■ SUPPLIED DATA ■
######
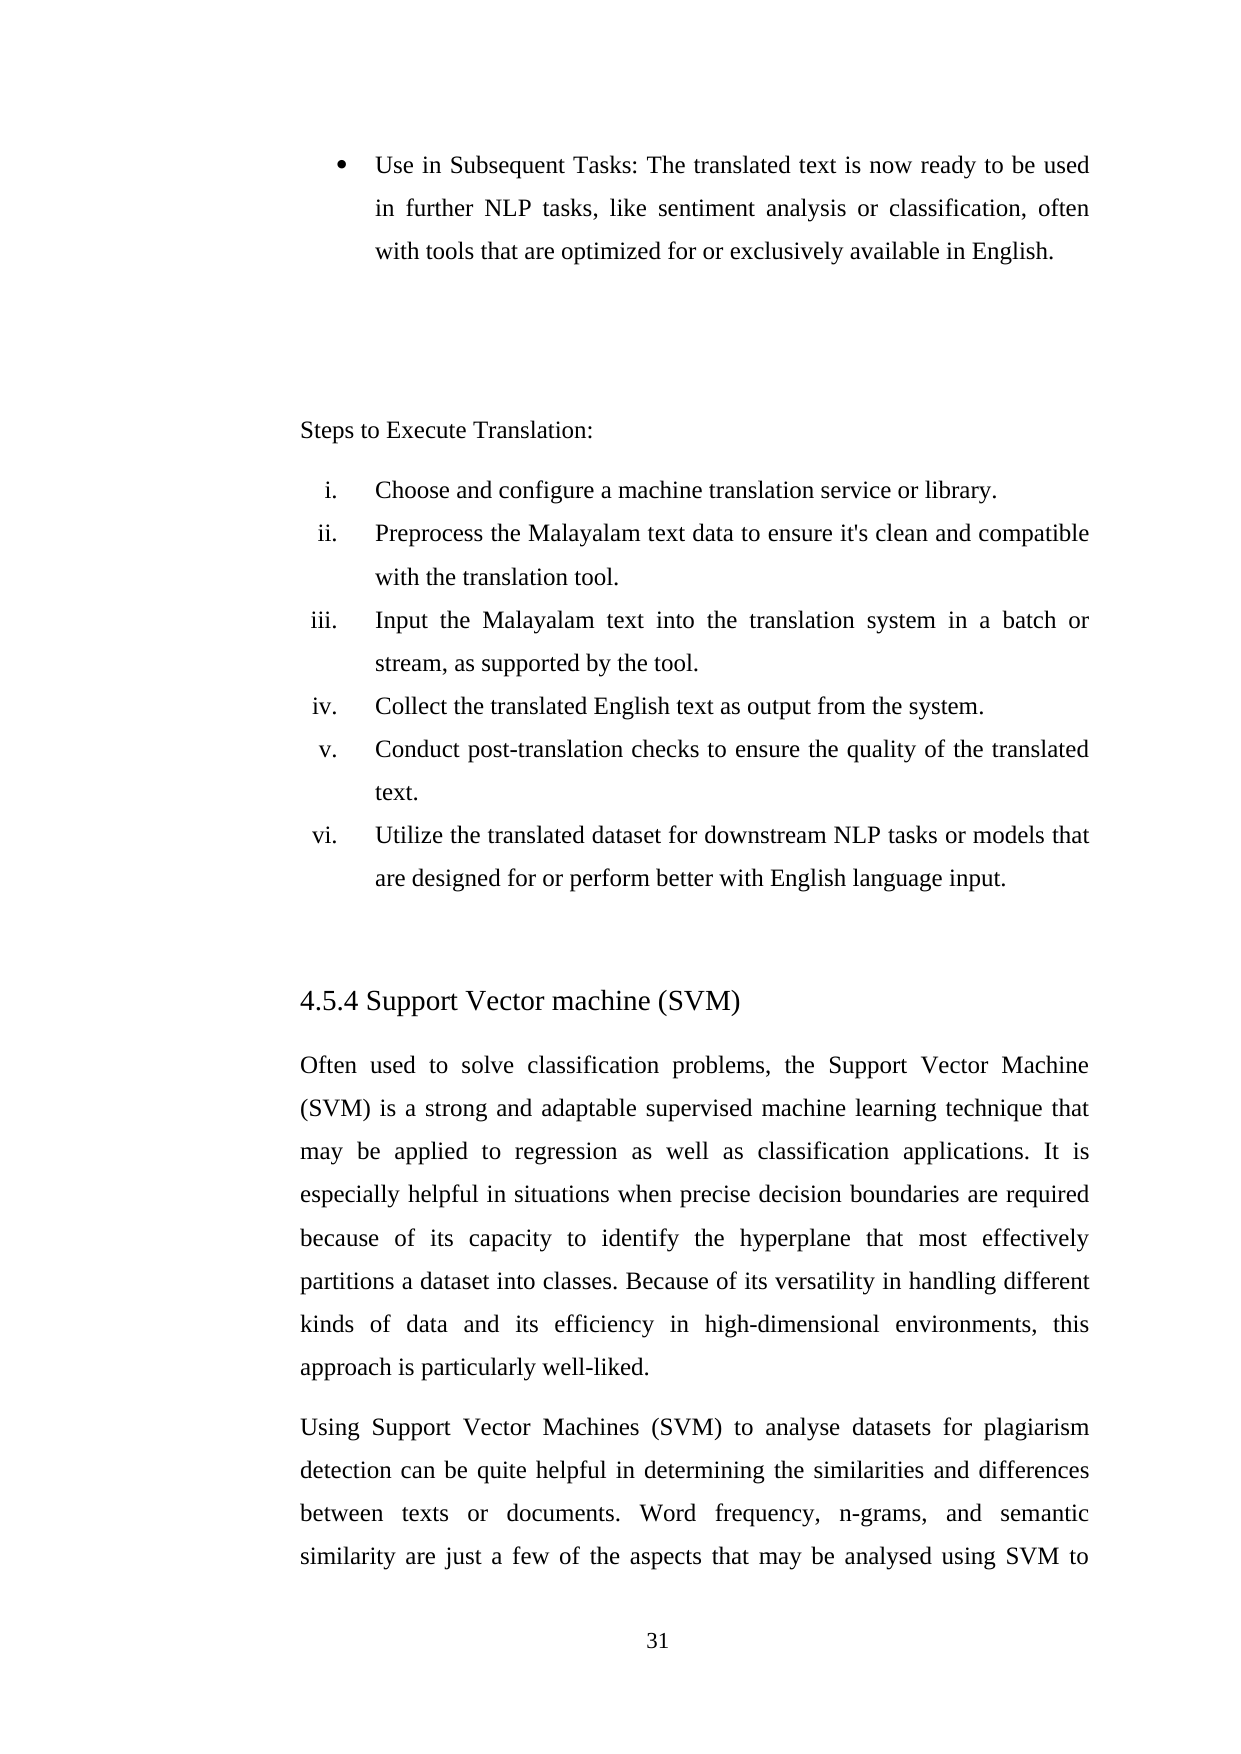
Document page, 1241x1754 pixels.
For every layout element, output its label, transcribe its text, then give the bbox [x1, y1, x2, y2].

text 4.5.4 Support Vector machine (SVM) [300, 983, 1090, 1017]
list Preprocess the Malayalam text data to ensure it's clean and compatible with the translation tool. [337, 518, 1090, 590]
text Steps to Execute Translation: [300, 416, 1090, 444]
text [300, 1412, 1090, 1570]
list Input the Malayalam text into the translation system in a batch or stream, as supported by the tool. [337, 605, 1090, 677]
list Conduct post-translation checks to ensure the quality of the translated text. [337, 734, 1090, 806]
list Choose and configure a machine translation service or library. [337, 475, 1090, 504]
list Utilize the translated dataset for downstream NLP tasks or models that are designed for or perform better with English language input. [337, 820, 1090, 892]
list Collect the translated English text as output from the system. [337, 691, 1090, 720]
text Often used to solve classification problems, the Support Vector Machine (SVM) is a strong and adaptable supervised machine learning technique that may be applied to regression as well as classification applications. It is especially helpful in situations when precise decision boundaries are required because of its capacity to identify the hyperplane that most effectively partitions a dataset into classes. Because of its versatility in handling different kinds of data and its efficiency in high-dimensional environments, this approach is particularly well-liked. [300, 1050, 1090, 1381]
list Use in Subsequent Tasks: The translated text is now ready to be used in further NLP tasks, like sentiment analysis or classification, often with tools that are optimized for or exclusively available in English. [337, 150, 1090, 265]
######
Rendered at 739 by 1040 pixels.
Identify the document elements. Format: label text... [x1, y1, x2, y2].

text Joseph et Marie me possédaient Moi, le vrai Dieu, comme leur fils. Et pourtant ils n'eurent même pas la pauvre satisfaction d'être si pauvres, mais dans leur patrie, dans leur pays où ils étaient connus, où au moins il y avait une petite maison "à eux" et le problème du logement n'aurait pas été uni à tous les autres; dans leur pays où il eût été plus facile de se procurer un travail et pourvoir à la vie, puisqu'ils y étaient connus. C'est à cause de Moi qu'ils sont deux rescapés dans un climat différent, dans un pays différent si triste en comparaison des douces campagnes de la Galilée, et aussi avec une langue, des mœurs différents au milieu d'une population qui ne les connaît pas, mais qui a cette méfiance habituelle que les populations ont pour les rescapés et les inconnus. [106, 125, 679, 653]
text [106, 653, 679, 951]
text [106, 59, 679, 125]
######
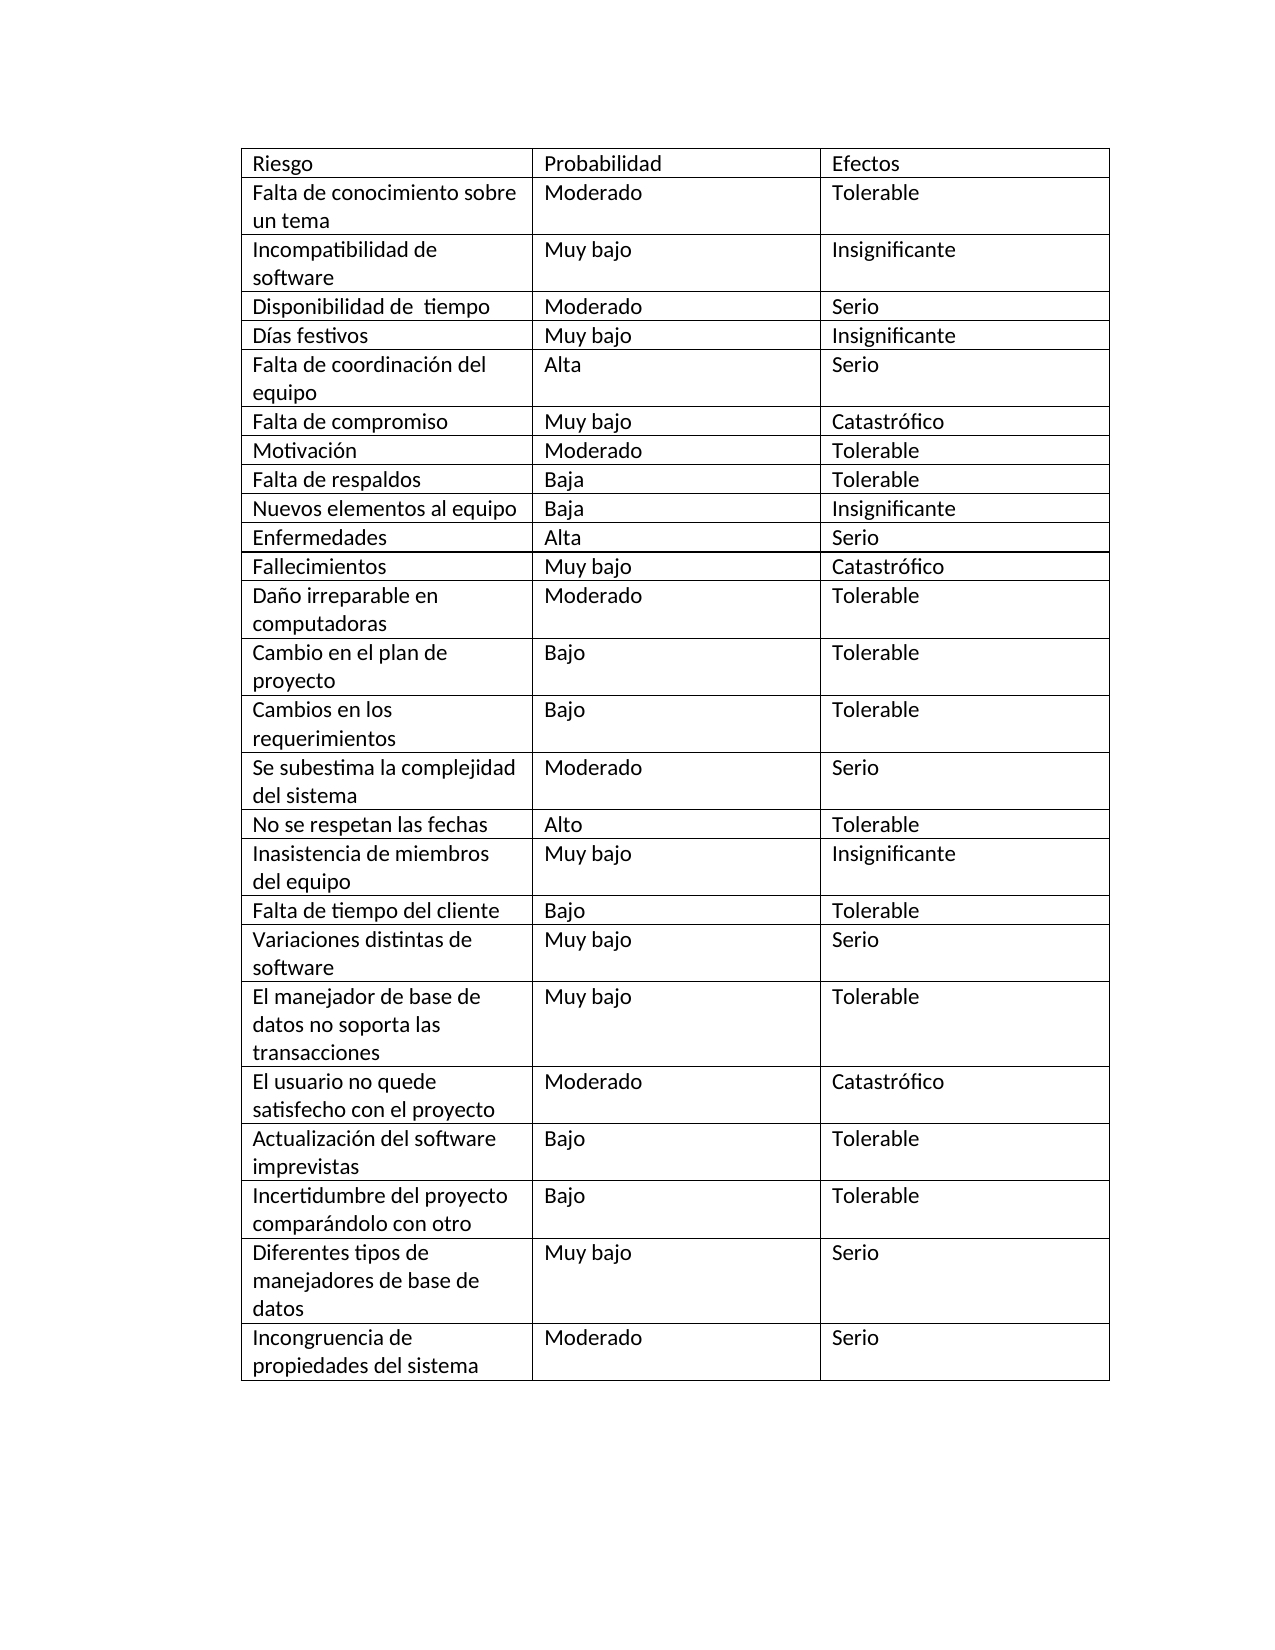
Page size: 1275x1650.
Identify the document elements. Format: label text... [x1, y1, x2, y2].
######
■ WHAT THE TASK ASKS ■
Output, from the data above, the lines from the line with "Rendered at 739 by 1040 pixels." to the line with "text [106, 59, 679, 125]" exactly as they stand, both ends included and nothing else.

■ RESPONSE AREA ■
Rendered at 739 by 1040 pixels.
Identify the document elements. Format: label text... [x1, y1, x2, y2].

text Joseph et Marie me possédaient Moi, le vrai Dieu, comme leur fils. Et pourtant ils n'eurent même pas la pauvre satisfaction d'être si pauvres, mais dans leur patrie, dans leur pays où ils étaient connus, où au moins il y avait une petite maison "à eux" et le problème du logement n'aurait pas été uni à tous les autres; dans leur pays où il eût été plus facile de se procurer un travail et pourvoir à la vie, puisqu'ils y étaient connus. C'est à cause de Moi qu'ils sont deux rescapés dans un climat différent, dans un pays différent si triste en comparaison des douces campagnes de la Galilée, et aussi avec une langue, des mœurs différents au milieu d'une population qui ne les connaît pas, mais qui a cette méfiance habituelle que les populations ont pour les rescapés et les inconnus. [106, 125, 679, 653]
text [106, 653, 679, 951]
text [106, 59, 679, 125]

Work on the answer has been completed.